My next greatest influence is Isaac Asimov, the most represented author among my father’s paperbacks. His short story collections collectively hooked me. All of his stories seemed set in the same universe, progressing from near-future on to the 50,000 years future setting of the Foundation novels. These were idea stories, rarely with good characterization, because the ah-ha! feeling of exploring “what-ifs” took precedence. Yet even his cardboard cutout characters could make me cry, like Cranwitz in 2430, as he kills off the last non-human creatures on Earth.
And I’ll never forget Arkady Darell, the teenage girl who stowed away on a spaceship in Second Foundation, who later went on to become a writer. She was like me. Though Asimov had few female protagonists (and most were children or wives), here was someone my own age, strong, and the hero.
Aside from teaching me a love of hard SF, Asimov taught me the importance of giving every reader a chance to sit in the driver’s seat, by offering a variety of characters for people to identify with.
My earliest memory of reading sci-fi was in 3rd grade, with Madeleine L’Engle’s A Wrinkle in Time. Again, it featured a protagonist like myself. Wrinkle was the first world I felt fully transported into. (Tolkien‘s Fellowship is my second memory of this happening.) L’Engle gave me my first taste of sci-fi, and she was a female author. She made me want to be like her when I grew up.
Based on how often she’s listed as an influence, perhaps L’Engle should win some kind of prize for being the most inspirational sci-fi author in history.
Ray Bradbury fine-tuned my ear for prose.
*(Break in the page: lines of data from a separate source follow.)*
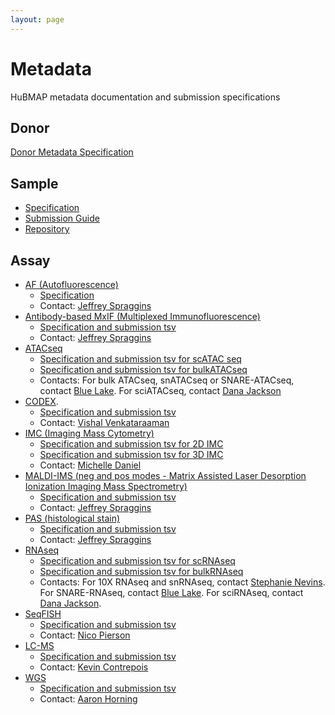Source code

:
 ```yaml
---
layout: page
---
```

# Metadata

HuBMAP metadata documentation and submission specifications

## Donor

[Donor Metadata Specification](/donor)

## Sample
- [Specification](https://hubmapconsortium.github.io/ingest-validation-tools/sample/)
- [Submission Guide](https://docs.google.com/document/d/1ZDchiGgvqiXBr8Qz3dFTAnO4p5x000QD__zuS8ca1fY/edit#bookmark=id.rkly8ffnr100)
- [Repository](https://github.com/hubmapconsortium/ingest-validation-tools/tree/master/docs/sample)

## Assay

- [AF (Autofluorescence)](/assays/af)
  - [Specification](https://hubmapconsortium.github.io/ingest-validation-tools/af/)
  - Contact: [Jeffrey Spraggins](mailto:jeff.spraggins@Vanderbilt.Edu)
- [Antibody-based MxIF (Multiplexed Immunofluorescence)](/assays/mxif)
  - [Specification and submission tsv](https://github.com/hubmapconsortium/ingest-validation-tools/tree/master/docs/mxif)
  - Contact: [Jeffrey Spraggins](mailto:jeff.spraggins@Vanderbilt.Edu)
- [ATACseq](/assays/atacseq)
  - [Specification and submission tsv for scATAC seq](https://github.com/hubmapconsortium/ingest-validation-tools/tree/master/docs/scatacseq)
  - [Specification and submission tsv for bulkATACseq](https://github.com/hubmapconsortium/ingest-validation-tools/tree/master/docs/bulkatacseq)
  - Contacts: For bulk ATACseq, snATACseq or SNARE-ATACseq, contact [Blue Lake](mailto:b1lake@eng.ucsd.edu).
    For sciATACseq, contact [Dana Jackson](mailto:danaj77@uw.edu)
- [CODEX](/assays/codex).
  - [Specification and submission tsv](https://github.com/hubmapconsortium/ingest-validation-tools/tree/master/docs/codex)
  - Contact: [Vishal Venkataraaman](mailto:vgautham@stanford.edu)
- [IMC (Imaging Mass Cytometry) ](/assays/imc)
  - [Specification and submission tsv for 2D IMC](https://github.com/hubmapconsortium/ingest-validation-tools/tree/master/docs/imc)
  - [Specification and submission tsv for 3D IMC](https://github.com/hubmapconsortium/ingest-validation-tools/tree/master/docs/imc3d)
  - Contact: [Michelle Daniel](mailto:michelle.daniel@uzh.ch)
- [MALDI-IMS (neg and pos modes - Matrix Assisted Laser Desorption Ionization Imaging Mass Spectrometry)](/assays/maldi-ims)
  - [Specification and submission tsv](https://github.com/hubmapconsortium/ingest-validation-tools/tree/master/docs/maldiims)
  - Contact: [Jeffrey Spraggins](mailto:jeff.spraggins@Vanderbilt.Edu)
- [PAS (histological stain)](/assays/pas)
  - [Specification and submission tsv](https://github.com/hubmapconsortium/ingest-validation-tools/tree/master/docs/stained)
  - Contact: [Jeffrey Spraggins](mailto:jeff.spraggins@Vanderbilt.Edu)
- [RNAseq](/assays/rnaseq)
  - [Specification and submission tsv for scRNAseq](https://github.com/hubmapconsortium/ingest-validation-tools/tree/master/docs/scrnaseq)
  - [Specification and submission tsv for bulkRNAseq](https://github.com/hubmapconsortium/ingest-validation-tools/tree/master/docs/bulkrnaseq)
  - Contacts: For 10X RNAseq and snRNAseq, contact [Stephanie Nevins](mailto:snevins@stanford.edu). 
    For SNARE-RNAseq, contact [Blue Lake](mailto:b1lake@eng.ucsd.edu).
    For sciRNAseq, contact [Dana Jackson](mailto:danaj77@uw.edu). 
- [SeqFISH](/assays/seqfish)
  - [Specification and submission tsv](https://github.com/hubmapconsortium/ingest-validation-tools/tree/master/docs/seqfish)
  - Contact: [Nico Pierson](mailto:nicogpt@caltech.edu)
- [LC-MS](/assays/lcms)
  - [Specification and submission tsv](https://github.com/hubmapconsortium/ingest-validation-tools/tree/master/docs/lcms)
  - Contact: [Kevin Contrepois](mailto:kcontrep@stanford.edu)
- [WGS](/assays/wgs)
  - [Specification and submission tsv](https://github.com/hubmapconsortium/ingest-validation-tools/tree/master/docs/wgs)
  - Contact: [Aaron Horning](mailto:ahorning@stanford.edu)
His ability to paint with words is a model that every writer should study. Just about any passage of Bradbury is a poem, like this bit from Dandelion Wine:
The grass whispered under his body. He put his arm down, feeling the sheath of fuzz on it, and, far away, below, his toes creaking in his shoes. The wind sighed over his shelled ears. The world slipped bright over the glassy round of his eyeballs like images sparked in a crystal sphere. Flowers were sun and fiery spots of sky strews through the woodland. Birds flickered like skipped stones across the vast inverted pond of heaven. His breath raked over his teeth, going in ice, coming out fire. Insects shocked the air with electric clearness. Ten thousand individual hairs grew a millionth of an inch on his head. He heard the twin hearts beating in each ear, the third heart beating in his throat, the two hearts throbbing his wrists, the real heart pounding his chest. The million pores on his body opened.
I’m really alive! he thought. I never knew it before, or if I did I don’t remember!
I had the honor of channeling Bradbury’s spirit to write Beyond Earth’s Summer for Penumbra eMag in 2013, a story using Bradbury’s style and voice, and also about what happened to his lost soul.
Bradbury’s book on the craft, Zen and the Art of Writing, is a must-read for authors.
My final influence worth mentioning is Orson Scott Card, who today is a controversial figure. Since I was raised Mormon, he was something of a folk hero in my community. Card’s showcase talent is as a storyteller. He can weave an engaging, hard-to-put-down tale that he as a writer had as difficult a time wrapping up as the reader did. When you opened a Card book, you knew you were going along for a ride and you would be sad when it was over.
Card, like Bradbury, gives excellent writing advice. His writing on writing is invaluable.
These are the authors who passed on their sparks to me. Like a flame, it only grows brighter the more you share it around.